Bounding box prediction data:
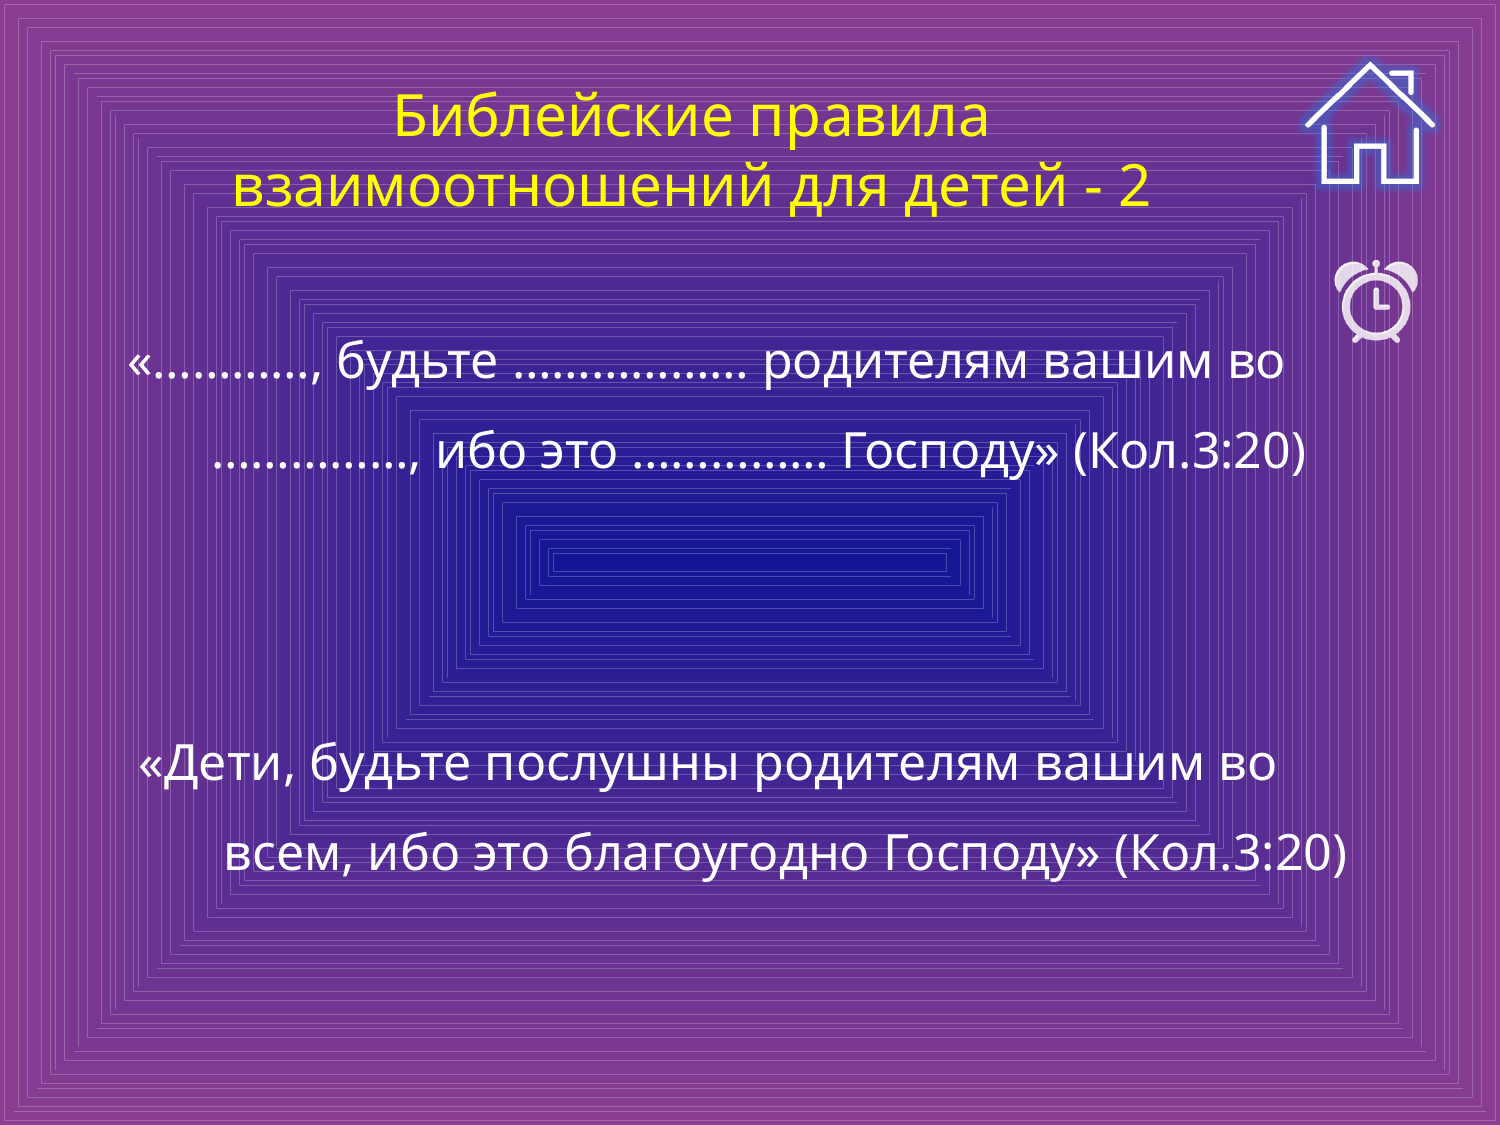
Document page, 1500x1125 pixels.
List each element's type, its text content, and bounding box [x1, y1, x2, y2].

text_box Библейские правила взаимоотношений для детей - 2 [100, 54, 1284, 243]
picture [1304, 54, 1435, 184]
list «…………, будьте ……………… родителям вашим во ……………, ибо это …………… Господу» (Кол.3:20) [112, 290, 1329, 622]
picture [1328, 255, 1424, 350]
text_box «Дети, будьте послушны родителям вашим во всем, ибо это благоугодно Господу» (Кол.3:20) [123, 692, 1365, 1035]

**TO-DO ITEM:** The records above are to be repeated exactly, apart from their pictures.

**ANSWER TO THIS PROBLEM:**
Document page, 1500x1125 pixels.
List each element's type, its text content, and bounding box [x1, y1, x2, y2].

text_box Библейские правила взаимоотношений для детей - 2 [100, 54, 1284, 243]
picture [1304, 54, 1435, 184]
list «…………, будьте ……………… родителям вашим во ……………, ибо это …………… Господу» (Кол.3:20) [112, 290, 1329, 622]
picture [1328, 255, 1424, 350]
text_box «Дети, будьте послушны родителям вашим во всем, ибо это благоугодно Господу» (Кол.3:20) [123, 692, 1365, 1035]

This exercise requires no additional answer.